Dans un monde où les bibliothèques ne peuvent pas posséder, conserver ou contrôler les livres numériques de leurs collections, seuls les auteurs les plus populaires et les plus vendus en bénéficient, au détriment de la grande majorité des auteurs, dont les livres sont conservés et achetés par les bibliothèques bien après les éditeurs ont cessé de les promouvoir. De plus, aujourd’hui, un nombre disproportionné de voix traditionnellement marginalisées et locales sont publiées en format numérique uniquement, ce qui redouble la nécessité d’un régime robuste de préservation des bibliothèques pour garantir que ces histoires survivent pour les générations à venir.

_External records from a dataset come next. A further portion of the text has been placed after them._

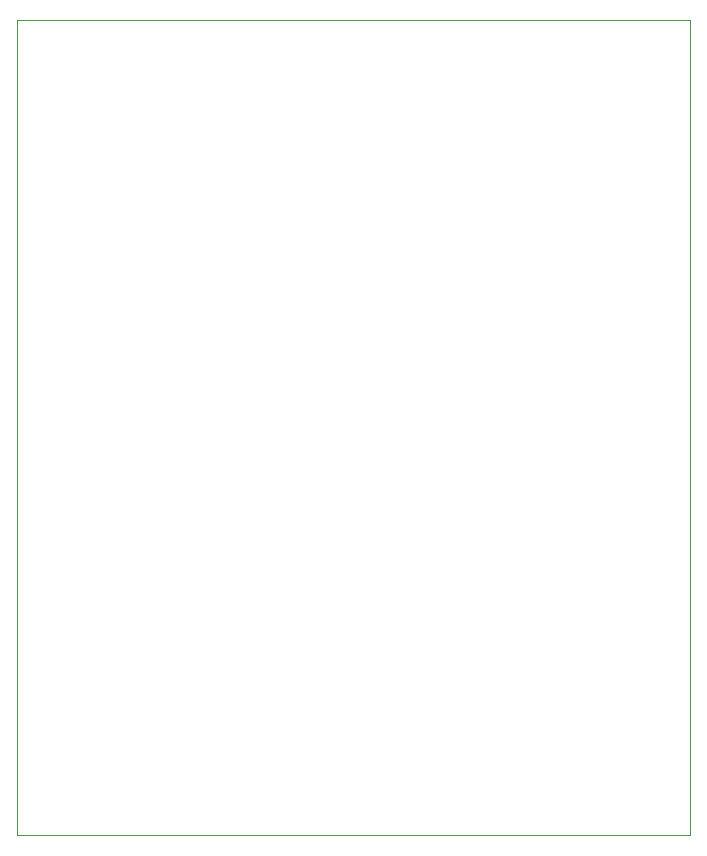
<source format=gm1>
%TF.GenerationSoftware,KiCad,Pcbnew,9.0.4*%
%TF.CreationDate,2025-09-16T15:38:44-04:00*%
%TF.ProjectId,mic,6d69632e-6b69-4636-9164-5f7063625858,rev?*%
%TF.SameCoordinates,Original*%
%TF.FileFunction,Profile,NP*%
%FSLAX46Y46*%
G04 Gerber Fmt 4.6, Leading zero omitted, Abs format (unit mm)*
G04 Created by KiCad (PCBNEW 9.0.4) date 2025-09-16 15:38:44*
%MOMM*%
%LPD*%
G01*
G04 APERTURE LIST*
%TA.AperFunction,Profile*%
%ADD10C,0.050000*%
%TD*%
G04 APERTURE END LIST*
D10*
X179000000Y-28500000D02*
X236000000Y-28500000D01*
X236000000Y-97500000D01*
X179000000Y-97500000D01*
X179000000Y-28500000D01*
M02*

</source>
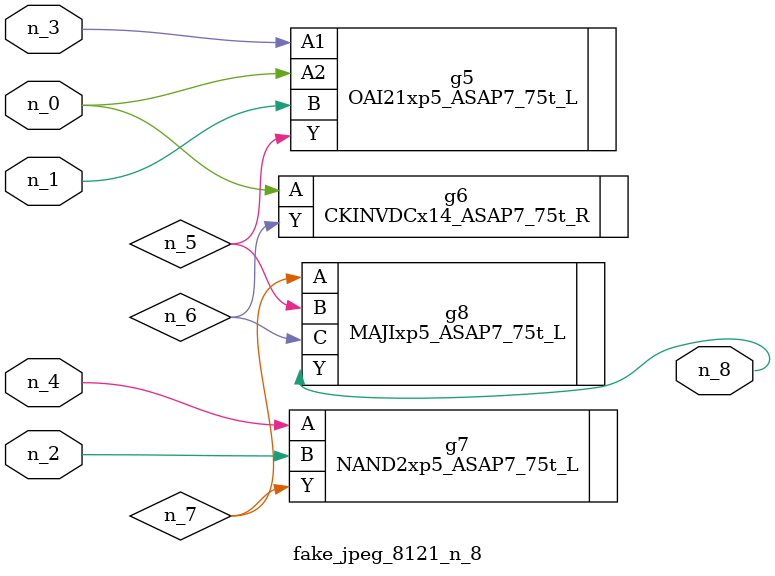
<source format=v>
module fake_jpeg_8121_n_8 (n_3, n_2, n_1, n_0, n_4, n_8);

input n_3;
input n_2;
input n_1;
input n_0;
input n_4;

output n_8;

wire n_6;
wire n_5;
wire n_7;

OAI21xp5_ASAP7_75t_L g5 ( 
.A1(n_3),
.A2(n_0),
.B(n_1),
.Y(n_5)
);

CKINVDCx14_ASAP7_75t_R g6 ( 
.A(n_0),
.Y(n_6)
);

NAND2xp5_ASAP7_75t_L g7 ( 
.A(n_4),
.B(n_2),
.Y(n_7)
);

MAJIxp5_ASAP7_75t_L g8 ( 
.A(n_7),
.B(n_5),
.C(n_6),
.Y(n_8)
);


endmodule
</source>
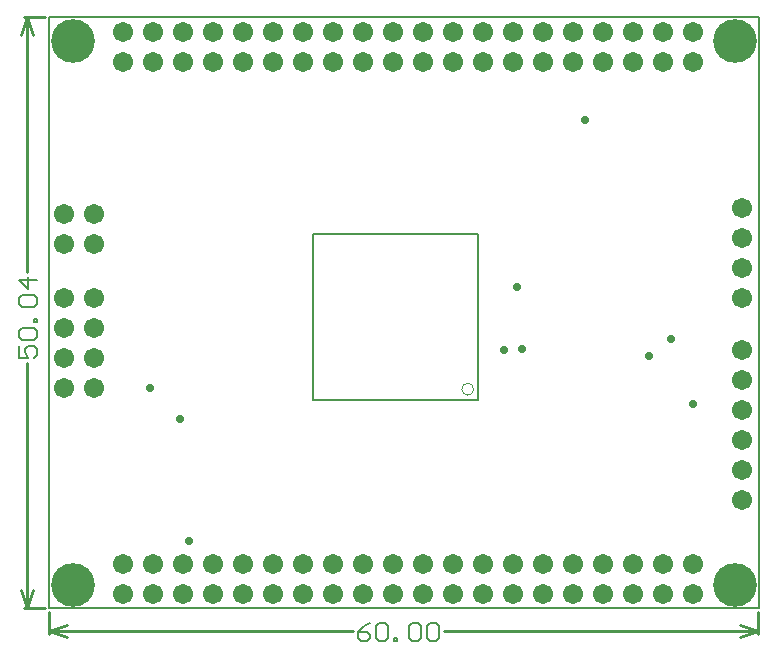
<source format=gbs>
G04*
G04 #@! TF.GenerationSoftware,Altium Limited,Altium Designer,20.0.13 (296)*
G04*
G04 Layer_Color=16711935*
%FSLAX24Y24*%
%MOIN*%
G70*
G01*
G75*
%ADD14C,0.0100*%
%ADD17C,0.0080*%
%ADD18C,0.0060*%
%ADD19C,0.0039*%
%ADD38C,0.0671*%
%ADD39C,0.1458*%
%ADD40C,0.0277*%
D14*
X23622Y-850D02*
Y-140D01*
X0Y-850D02*
Y-140D01*
X13161Y-750D02*
X23622D01*
X0D02*
X10141D01*
X23022Y-550D02*
X23622Y-750D01*
X23022Y-950D02*
X23622Y-750D01*
X0D02*
X600Y-950D01*
X0Y-750D02*
X600Y-550D01*
X-850Y19700D02*
X-140D01*
X-850Y-0D02*
X-140D01*
X-750Y11200D02*
Y19700D01*
Y-0D02*
Y8180D01*
X-950Y19100D02*
X-750Y19700D01*
X-550Y19100D01*
X-750Y-0D02*
X-550Y600D01*
X-950D02*
X-750Y-0D01*
D17*
X23650Y18144D02*
Y19700D01*
X0D02*
X23650D01*
Y-0D02*
Y18144D01*
X0Y-0D02*
X23622D01*
X0D02*
Y19700D01*
X14306Y6944D02*
Y12456D01*
X8794Y6944D02*
Y12456D01*
Y6944D02*
X14306D01*
X8794Y12456D02*
X14306D01*
D18*
X10701Y-510D02*
X10501Y-610D01*
X10301Y-810D01*
Y-1010D01*
X10401Y-1110D01*
X10601D01*
X10701Y-1010D01*
Y-910D01*
X10601Y-810D01*
X10301D01*
X10901Y-610D02*
X11001Y-510D01*
X11201D01*
X11301Y-610D01*
Y-1010D01*
X11201Y-1110D01*
X11001D01*
X10901Y-1010D01*
Y-610D01*
X11501Y-1110D02*
Y-1010D01*
X11601D01*
Y-1110D01*
X11501D01*
X12001Y-610D02*
X12101Y-510D01*
X12301D01*
X12401Y-610D01*
Y-1010D01*
X12301Y-1110D01*
X12101D01*
X12001Y-1010D01*
Y-610D01*
X12601D02*
X12701Y-510D01*
X12901D01*
X13001Y-610D01*
Y-1010D01*
X12901Y-1110D01*
X12701D01*
X12601Y-1010D01*
Y-610D01*
X-990Y8740D02*
Y8340D01*
X-690D01*
X-790Y8540D01*
Y8640D01*
X-690Y8740D01*
X-490D01*
X-390Y8640D01*
Y8440D01*
X-490Y8340D01*
X-890Y8940D02*
X-990Y9040D01*
Y9240D01*
X-890Y9340D01*
X-490D01*
X-390Y9240D01*
Y9040D01*
X-490Y8940D01*
X-890D01*
X-390Y9540D02*
X-490D01*
Y9640D01*
X-390D01*
Y9540D01*
X-890Y10040D02*
X-990Y10140D01*
Y10340D01*
X-890Y10440D01*
X-490D01*
X-390Y10340D01*
Y10140D01*
X-490Y10040D01*
X-890D01*
X-390Y10940D02*
X-990D01*
X-690Y10640D01*
Y11040D01*
D19*
X14148Y7298D02*
G03*
X14148Y7298I-197J0D01*
G01*
D38*
X23100Y13350D02*
D03*
Y12350D02*
D03*
Y11350D02*
D03*
Y10350D02*
D03*
X23100Y3600D02*
D03*
Y4600D02*
D03*
Y5600D02*
D03*
Y6600D02*
D03*
Y7600D02*
D03*
Y8600D02*
D03*
X3450Y1484D02*
D03*
X2450Y484D02*
D03*
Y1484D02*
D03*
X3450Y484D02*
D03*
X4450D02*
D03*
Y1484D02*
D03*
X5450Y484D02*
D03*
Y1484D02*
D03*
X6450Y484D02*
D03*
Y1484D02*
D03*
X7450Y484D02*
D03*
Y1484D02*
D03*
X8450Y484D02*
D03*
Y1484D02*
D03*
X9450Y484D02*
D03*
Y1484D02*
D03*
X10450Y484D02*
D03*
Y1484D02*
D03*
X11450Y484D02*
D03*
Y1484D02*
D03*
X12450Y484D02*
D03*
Y1484D02*
D03*
X13450Y484D02*
D03*
Y1484D02*
D03*
X14450Y484D02*
D03*
Y1484D02*
D03*
X15450Y484D02*
D03*
Y1484D02*
D03*
X16450Y484D02*
D03*
Y1484D02*
D03*
X17450Y484D02*
D03*
Y1484D02*
D03*
X18450Y484D02*
D03*
Y1484D02*
D03*
X19450Y484D02*
D03*
Y1484D02*
D03*
X20450Y484D02*
D03*
Y1484D02*
D03*
X21450Y484D02*
D03*
Y1484D02*
D03*
X484Y12150D02*
D03*
X1484Y13150D02*
D03*
Y12150D02*
D03*
X484Y13150D02*
D03*
X1484Y7350D02*
D03*
X484D02*
D03*
X1484Y8350D02*
D03*
X484D02*
D03*
Y9350D02*
D03*
X1484Y10350D02*
D03*
X484D02*
D03*
X1484Y9350D02*
D03*
X3450Y19216D02*
D03*
X2450Y18216D02*
D03*
Y19216D02*
D03*
X3450Y18216D02*
D03*
X4450D02*
D03*
Y19216D02*
D03*
X5450Y18216D02*
D03*
Y19216D02*
D03*
X6450Y18216D02*
D03*
Y19216D02*
D03*
X7450Y18216D02*
D03*
Y19216D02*
D03*
X8450Y18216D02*
D03*
Y19216D02*
D03*
X9450Y18216D02*
D03*
Y19216D02*
D03*
X10450Y18216D02*
D03*
Y19216D02*
D03*
X11450Y18216D02*
D03*
Y19216D02*
D03*
X12450Y18216D02*
D03*
Y19216D02*
D03*
X13450Y18216D02*
D03*
Y19216D02*
D03*
X14450Y18216D02*
D03*
Y19216D02*
D03*
X15450Y18216D02*
D03*
Y19216D02*
D03*
X16450Y18216D02*
D03*
Y19216D02*
D03*
X17450Y18216D02*
D03*
Y19216D02*
D03*
X18450Y18216D02*
D03*
Y19216D02*
D03*
X19450Y18216D02*
D03*
Y19216D02*
D03*
X20450Y18216D02*
D03*
Y19216D02*
D03*
X21450Y18216D02*
D03*
Y19216D02*
D03*
D39*
X22863Y18898D02*
D03*
X787D02*
D03*
X22863Y787D02*
D03*
X787D02*
D03*
D40*
X21450Y6809D02*
D03*
X20745Y8981D02*
D03*
X20000Y8400D02*
D03*
X15764Y8629D02*
D03*
X15155Y8600D02*
D03*
X15588Y10706D02*
D03*
X17875Y16268D02*
D03*
X3350Y7338D02*
D03*
X4659Y2239D02*
D03*
X4351Y6288D02*
D03*
M02*

</source>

Un avenir dans lequel les bibliothèques ne seraient qu’une coque pour les logiciels de licence de Big Tech et les titres les plus populaires de Big Media serait affreux, mais c’est là que nous nous dirigeons si cette décision est maintenue. Aucun bibliophile désireux d’un monde écrit équitable et digne de confiance ne pourrait trouver un tel avenir désirable. En conséquence, nous prévoyons d’organiser une action en personne pour exiger des normes de propriété et de préservation solides pour les livres et les bibliothèques numériques. Pour des mises à jour sur quand et où, consultez BattleForLibraries.com.
Plus de 300 auteurs ont signé en septembre dernier une lettre ouverte dirigée par Fight for the Future appelant les éditeurs et les associations professionnelles pour leurs actions contre les bibliothèques numériques, y compris le procès visant Internet Archive.
« Les bibliothèques m’ont sauvé la vie en tant que jeune lecteur, et je les ai vus en faire autant et plus pour tant d’autres », a déclaré le signataire Jeff Sharlet. « À une époque où les bibliothèques sont en première ligne de l’assaut du fascisme contre la démocratie, il est plus important que jamais que les écrivains soient solidaires des bibliothécaires pour défendre le droit de partager des histoires. La démocratie ne survivra pas sans cela. »
Sa collègue signataire Erin Taylor a affirmé que « les archives Internet sont un bien public. Les bibliothèques sont un bien public. Seule l’âme la plus démunie intellectuellement accorderait plus d’importance au profit qu’à l’accès massif à la littérature et au savoir. »
La décision de Koeltl est intervenue deux jours seulement après que l’American Library Association a publié un rapport révélant qu’en 2022, un nombre record de 2 571 titres ont été contestés par des groupes pro-censure poussant à l’interdiction des livres, soit une augmentation de 38 % par rapport à l’année précédente.
Pendant ce temps, les républicains à la Chambre des représentants des États-Unis ont adopté vendredi la soi-disant Parents Bill of Rights Act, qui, selon les défenseurs de l’éducation et les législateurs progressistes, vise à interdire les livres et à ostraciser davantage les communautés marginalisées.